> EXERCISE PROMPT
Transcribe the data verbatim and drop its images.
# # #
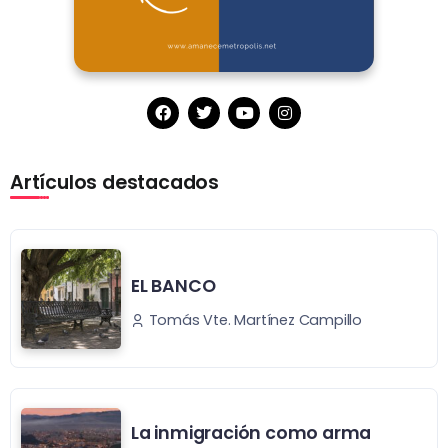
Artículos destacados
EL BANCO
Tomás Vte. Martínez Campillo
La inmigración como arma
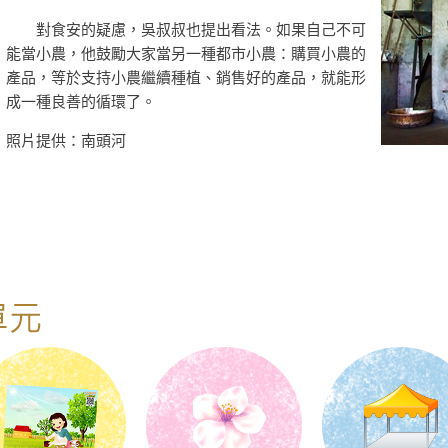
對食安的疑慮，吳叔叔也提出看法。如果自己不可
能當小農，他鼓勵大家當另一種都市小農：購買小農的
產品，等於支持小農繼續種植、銷售好的產品，就能形
成一種良善的循環了。
照片提供：南頭河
# # #
> REPLY
Artículos destacados
EL BANCO
Tomás Vte. Martínez Campillo
La inmigración como arma
對食安的疑慮，吳叔叔也提出看法。如果自己不可
能當小農，他鼓勵大家當另一種都市小農：購買小農的
產品，等於支持小農繼續種植、銷售好的產品，就能形
成一種良善的循環了。
照片提供：南頭河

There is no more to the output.